*** ZITIERTER TEXT ***
BERLINER MORGENPOST: Gegenwind ausÖsterreich – Kommentar von Christian Kerl

Die Karten in Europa werden neu gemischt: Auch der
österreichische Bundeskanzler Sebastian Kurz spricht von Erneuerung
und Umbruch in der Europäischen Union. Aber er meint etwas anderes
als die Regierungen in Paris und Berlin. Er stellt unbequeme Fragen,
er will nicht mehr, sondern weniger Europa. Die EU soll sparsamer
sein, sich um weniger Aufgaben kümmern. Und sie soll auf
verpflichtende Vorgaben zur Verteilung von Flüchtlingen verzichten,
auf die gerade Merkel so vehement besteht.

Während sich in Berlin jetzt die schwarz-roten Sondierer auf neue,
substanzielle Integrationsschritte nicht nur in der Eurozone
verständigen, bremst Kurz und sagt auch zu höheren EU-Beiträgen Nein.
***
# GENANNTES ZIEL A
Gib den Kommentar über Sebastian Kurz und die EU wortgetreu wieder, beginnend bei "Die Karten in" und endend bei "höheren EU-Beiträgen Nein.".
*** BEREITGESTELLTE DATENSÄTZE ***
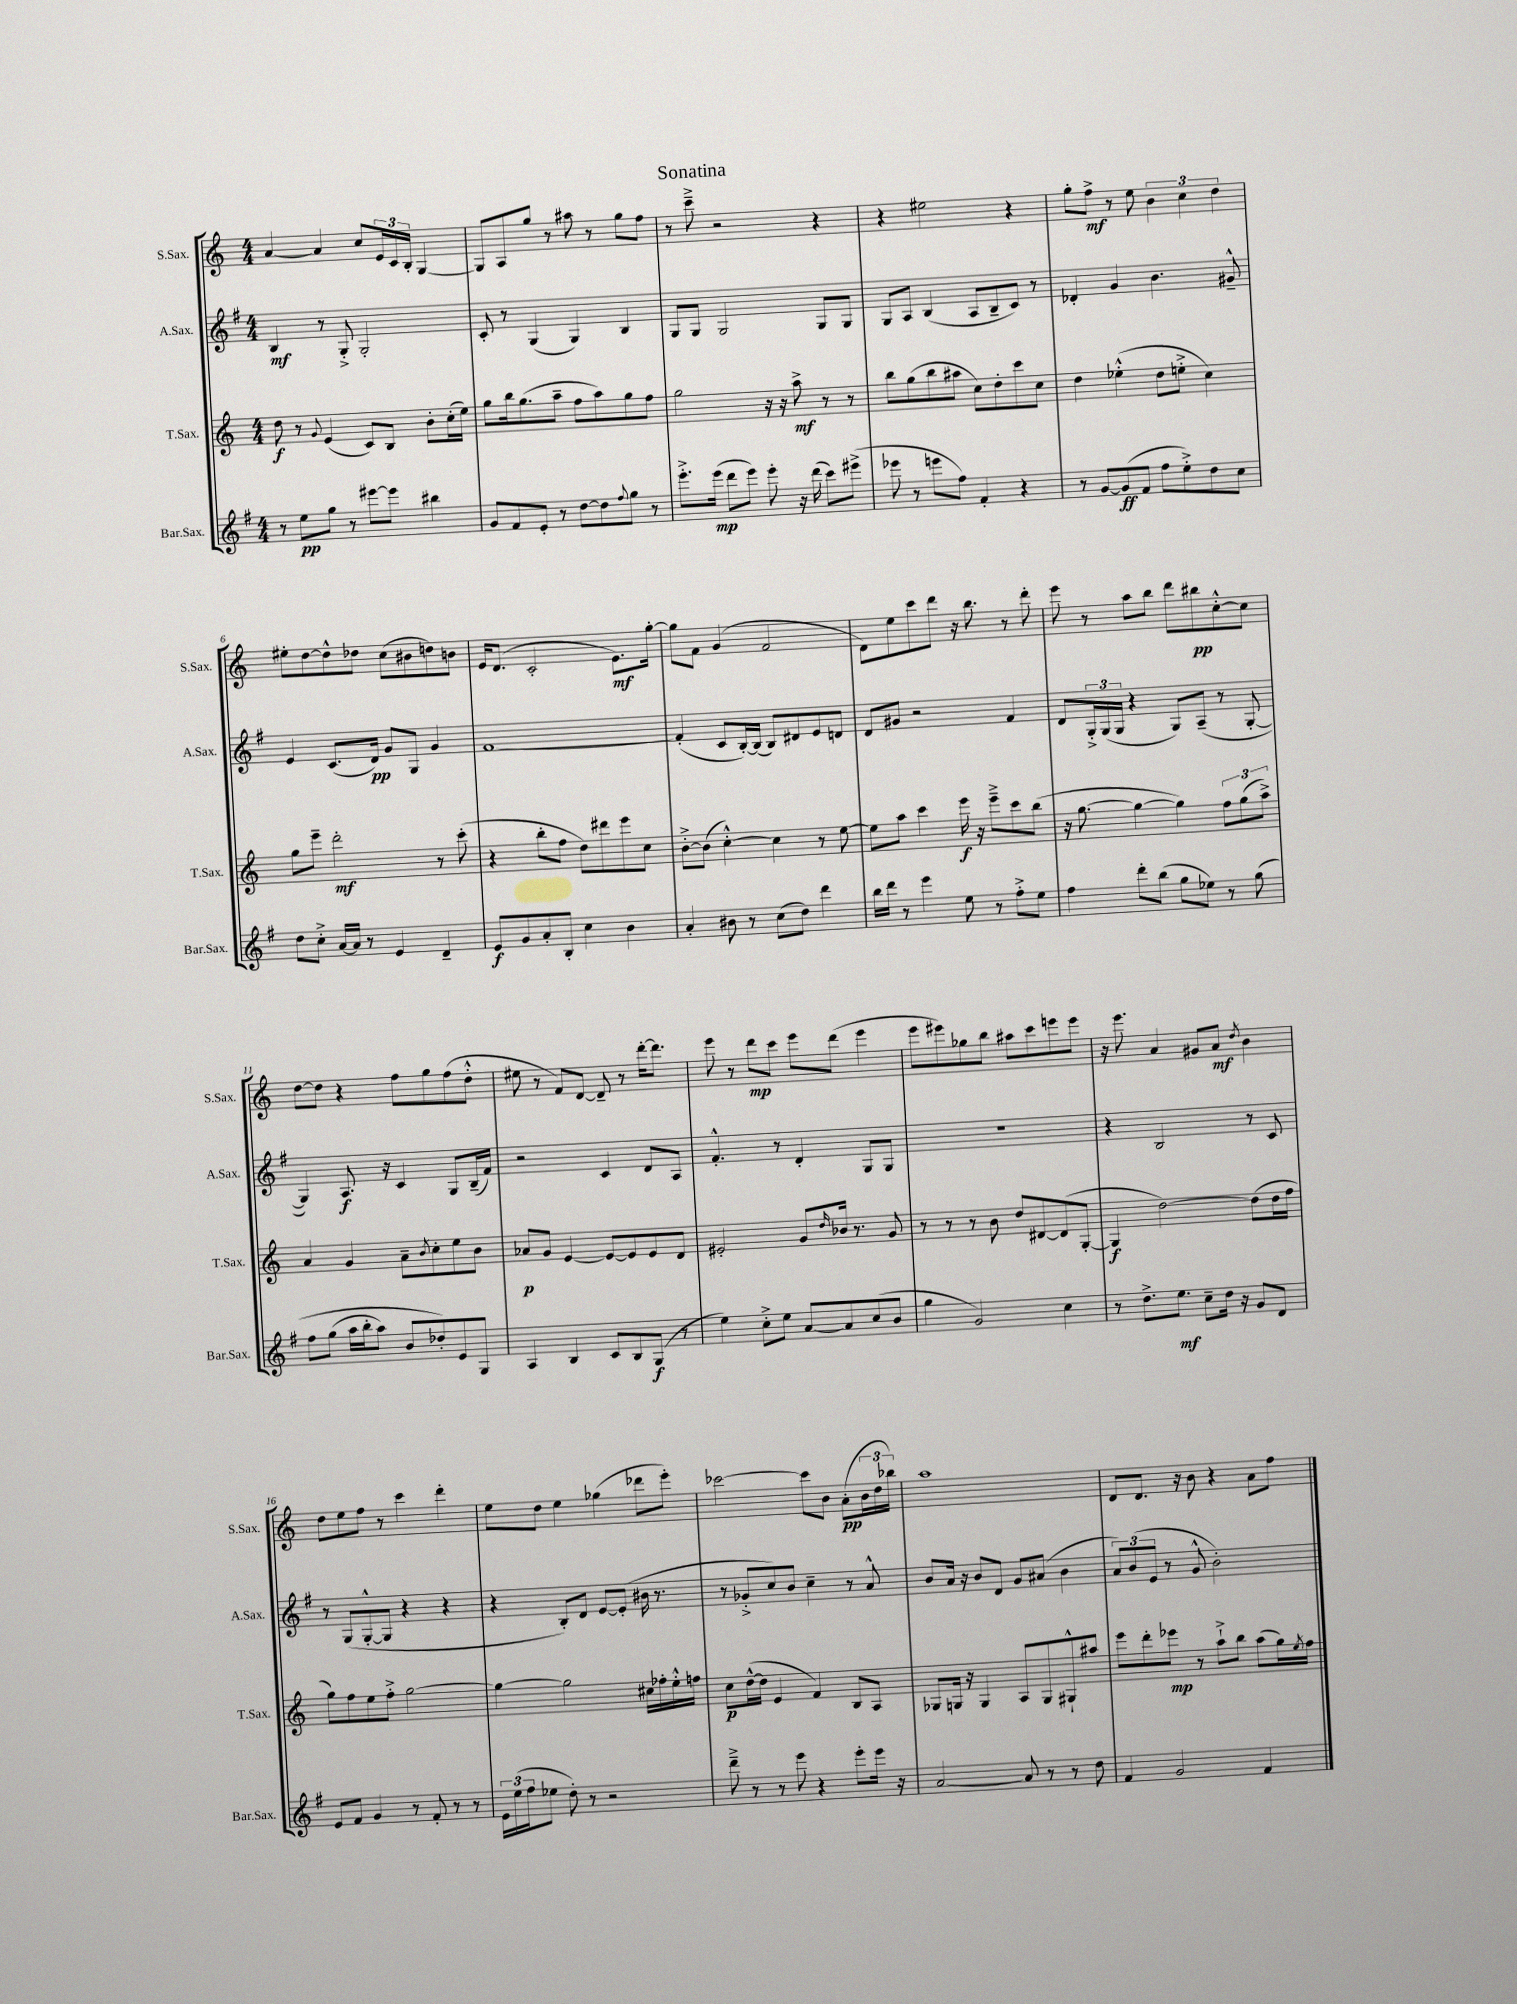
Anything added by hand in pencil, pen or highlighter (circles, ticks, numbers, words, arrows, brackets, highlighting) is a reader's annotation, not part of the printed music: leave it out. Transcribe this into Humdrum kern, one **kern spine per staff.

**kern	**kern	**kern	**kern
*staff4	*staff3	*staff2	*staff1
*clefG2	*clefG2	*clefG2	*clefG2
*k[f#]	*k[]	*k[f#]	*k[]
*M4/4	*M4/4	*M4/4	*M4/4
8r	8dd\	4B/	[4a/
8ee\L	8r	.	.
.	8qqg/	.	.
8gg\J	(4e/	8r	4a/]
8r	.	8G'^/	.
[8eee#\L	8c/L)	2G'/	8cc/L
8eee#\]J	8B/J	.	24e/L
.	.	.	24c/
.	.	.	24B'/JJ
4bb#\	8b'\L	.	[4G/
.	(16cc'\L	.	.
.	16ee\JJ)	.	.
=	=	=	=
8g/L	8gg\L	8c'/	8G/]L
8f#/	16bb\k	8r	8A/
.	(8.gg\	.	.
8e'/J	.	(4G/	8gg/J
8r	8aa~\J	.	8r
[8dd\L	8ff\L	4G/)	8aa#\
8dd\]	8aa\)	.	8r
8qqff#/	.	.	.
8gg\J	8gg\	4B/	8gg\L
8r	8ff\J	.	8ff\J
=	=	=	=
8.eee'^\L	2gg\	8G/L	8r
.	.	8G/J	8ccc~^\
(16eee\Jk	.	.	.
8ddd\L	.	2G/	2r
8eee\J)	.	.	.
8eee'\	16r	.	.
.	16r	.	.
16r	8aa^\	.	.
(16ddd\	.	.	.
8ccc\L)	8r	8G/L	4r
(8eee#^\J	8r	8G/J	.
=	=	=	=
8eee-\	8bb\L	8G/L	4r
8r	(8gg\	8A/J	.
8eee\L	8bb\	(4B/	2ee#\
8ff#\J)	8aa#\J	.	.
4f#'/	8cc\L)	8A/L	.
.	8dd'\	8B~/	.
4r	8ccc\	8c/J)	4r
.	8cc\J	8r	.
=	=	=	=
8r	4dd\	4d-'/	8gg'\L
[8g/L	.	.	8ff^\J
(8g/]	(4ee-'^^\	4g/	8r
8f#/J	.	.	8ee\
8ff#\L	8dd\L	4.b\	6b\
8ee'^\)	8ee'^\J	.	.
.	.	.	6cc\
8dd\	4cc\)	.	.
.	.	.	6dd\
8cc\J	.	8g#~^^/	.
=	=	=	=
8dd\L	8gg\L	4e/	8ee#'\L
8cc'^\J	8eee~\J	.	[8dd\
[16a/LL	2ddd'\	(8.c/L	8dd^^\]
16a/]JJ	.	.	.
8r	.	.	8dd-\J
.	.	16d/Jk)	.
4e/	.	8g/L	(8cc\L
.	.	8G/J	8b#\
4d~/	8r	4g/	8dd\)
.	(8ccc'\	.	8b\J
=	=	=	=
8e/L	4r	[1f#	16e/LK
.	.	.	(8.d/J
8g/	.	.	.
8a'/	8bb'\L	.	2c'/
8B'/J	8ff\J	.	.
4cc\	8dd\L)	.	.
.	8ddd#\	.	.
4b\	8eee\	.	8.e\L)
.	8cc\J	.	.
.	.	.	[16gg'\Jk
=	=	=	=
4a'/	[8b'^\L	(4f#'/]	8gg\]L
.	(8b\]J	.	8f\J
8b#\	[4cc'^^\)	8c/L	(4g/
8r	.	[16B'/L)	.
.	.	(16B/]JJ	.
(8cc\L	4cc\]	8B/L)	2f/
8dd\J)	.	8d#/	.
4ddd\	8r	8e/	.
.	[8ee\	8d/J	.
=	=	=	=
16bb\LL	8ee\]L	8d/L	8d\L)
16ddd\JJ	.	.	.
8r	8aa\J	8g#/J	8ee\
4eee\	4ccc\	2r	8ccc\
.	.	.	8ddd\J
8ee\	16eee\	.	16r
.	16r	.	8.bb\
8r	8eee~^\L	.	.
8ff#'^\L	8ccc\	4f#/	8r
8ee\J	(8bb\J	.	8ddd'\
=	=	=	=
4ff#\	16r	8d/L	8eee\
.	[8.gg\	.	.
.	.	24G'^/L	8r
.	.	(24G/	.
.	.	24G/JJ	.
8ddd'\L	4gg\_	4r	8aa\L
(8bb\J	.	.	8bb\J
8gg\L	4gg\])	8G/L)	8ddd\L
8ee-\J)	.	(8A~/J	8bb#\
8r	12ff\L	8r	[8cc'^^\
.	(12gg\	.	.
&(8gg\	.	[8G'/	8cc\]J
.	12aa^\J)	.	.
=	=	=	=
8ff#\L	4a/	4G/])	[8dd\L
(8gg\J	.	.	8dd\]J
16aa\LL	4g/	8.A/	4r
16bb'\J	.	.	.
8aa\J)	.	.	.
.	.	16r	.
8b/L	8a~\L	4c/	8ff\L
.	8qb/	.	.
8dd-'/&)	8cc'\	.	8gg\
8e/	8ee\	8G/L	(8ff\
8G/J	8b\J	(16B~/L	8dd'^^\J
.	.	16f#/JJ)	.
=	=	=	=
4A/	8a-/L	2r	8ee#\
.	8g/J	.	8r
4B/	[4e/	.	8f/L)
.	.	.	[8d/J
8c/L	8e/_L	4c/	8d~/]
8B/	8e/]	.	8r
(8G/J	8e/	8d/L	[16ddd'\LK
.	.	.	8.ddd\]J
8r	8d/J	8A/J	.
=	=	=	=
4ee\)	2e#'/	4.f#'^^/	8eee\
.	.	.	8r
8cc'^\L	.	.	8ddd\L
8ee\J	.	8r	8ccc\J
[8a/L	8g/L	4d'/	8eee\L
.	16qqdd/	.	.
8a/]	16b-/Jk	.	(8ddd\J
.	8.r	.	.
(8cc/	.	8G/L	4eee\
8b/J	8g/	8G/J	.
=	=	=	=
4gg\	8r	1r	8eee\L
.	8r	.	8eee#\)
2g/)	8r	.	8gg-\
.	8b\	.	8bb\J
.	8dd/L	.	8aa#\L
.	[8d#/	.	8ccc\
4cc\	(8d#/]	.	8eee\
.	[8G'/J	.	8eee\J
=	=	=	=
8r	4G/]	4r	16r
.	.	.	8.eee\
8.dd^\L	.	.	.
.	[2dd\)	2B/	4a/
8.ee\J	.	.	.
8cc~\L	.	.	8g#/L
16dd\Jk	.	.	8a/J
16r	.	.	.
.	.	.	8qdd/
8g/L	(8dd\]L	8r	4b\
8d/J	16dd\L	8c/	.
.	16ff\JJ	.	.
=	=	=	=
8e/L	8gg\L)	8r	8dd\L
8f#/J	8ff\	(8G/L	8ee\
4g/	8ee\	[8G'^^/	8ff\J
.	8ff'^\J	8G/]J	8r
8r	[2gg\	4r	4ccc\
8f#'/	.	.	.
8r	.	4r	4ddd'\
8r	.	.	.
=	=	=	=
24e\LL	4gg\_	4r	8ee\L
(24ee\	.	.	.
24ff#\J	.	.	.
8ee-\J	.	.	8dd\J
8dd'\)	2gg\]	8B'/L)	4ee\
8r	.	8d/J	.
2r	.	[8e/L	(4gg-\
.	.	(8e'/]J	.
.	16cc#\LL	16b#\	8ddd-\L
.	16ff-'\	8.r	.
.	16ee'^^\	.	8eee'\J)
.	16ff\JJ	.	.
=	=	=	=
8ddd~^\	8cc\L	8r	[2ccc-\
8r	([16dd^^\L	8g-'^/L	.
.	16dd\]JJ	.	.
8r	4e/	8cc/)	.
8eee\	.	8b/J	.
4r	4f/)	4cc~\	8ccc-\]L
.	.	.	8b\J
8eee'\L	8B/L	8r	(8a'\L
16eee\Jk	8A/J	8a^^/	24b\L
.	.	.	24dd\
16r	.	.	.
.	.	.	24bb-\JJ)
=	=	=	=
[2a/	8G-/L	8b/L	1aa
.	16G/Jk	16a/Jk	.
.	16r	16r	.
.	4G/	8b/L	.
.	.	8d/J	.
8a/]	8A/L	8g/L	.
8r	8G/	(8a#/J	.
8r	8G#`^^/	4b\	.
8dd\	8aa#/J	.	.
=	=	=	=
4f#/	8eee\L	12a/L)	8d/L
.	.	(12b/	.
.	8ddd'\	.	8.d/J
.	.	12e/J	.
2g/	8eee-\J	8r	.
.	.	.	16r
.	8r	8g^^/	8b\
.	8aa`^\L	2b'\)	4r
.	8bb\J	.	.
4f#/	(8aa\L	.	8a\L
.	16gg\L)	.	8ff\J
.	8qee/	.	.
.	16ff\JJ	.	.
==	==	==	==
*-	*-	*-	*-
***
# GENANNTES ZIEL B
Führe jede Zeile der Datensätze auf, in der die Zeichenfolge "kern" vorkommt.

# KORREKTE AUSGABE A
Die Karten in Europa werden neu gemischt: Auch der
österreichische Bundeskanzler Sebastian Kurz spricht von Erneuerung
und Umbruch in der Europäischen Union. Aber er meint etwas anderes
als die Regierungen in Paris und Berlin. Er stellt unbequeme Fragen,
er will nicht mehr, sondern weniger Europa. Die EU soll sparsamer
sein, sich um weniger Aufgaben kümmern. Und sie soll auf
verpflichtende Vorgaben zur Verteilung von Flüchtlingen verzichten,
auf die gerade Merkel so vehement besteht.

Während sich in Berlin jetzt die schwarz-roten Sondierer auf neue,
substanzielle Integrationsschritte nicht nur in der Eurozone
verständigen, bremst Kurz und sagt auch zu höheren EU-Beiträgen Nein.

# KORREKTE AUSGABE B
Anything added by hand in pencil, pen or highlighter (circles, ticks, numbers, words, arrows, brackets, highlighting) is a reader's annotation, not part of the printed music: leave it out. Transcribe this into Humdrum kern, one **kern spine per staff.
**kern	**kern	**kern	**kern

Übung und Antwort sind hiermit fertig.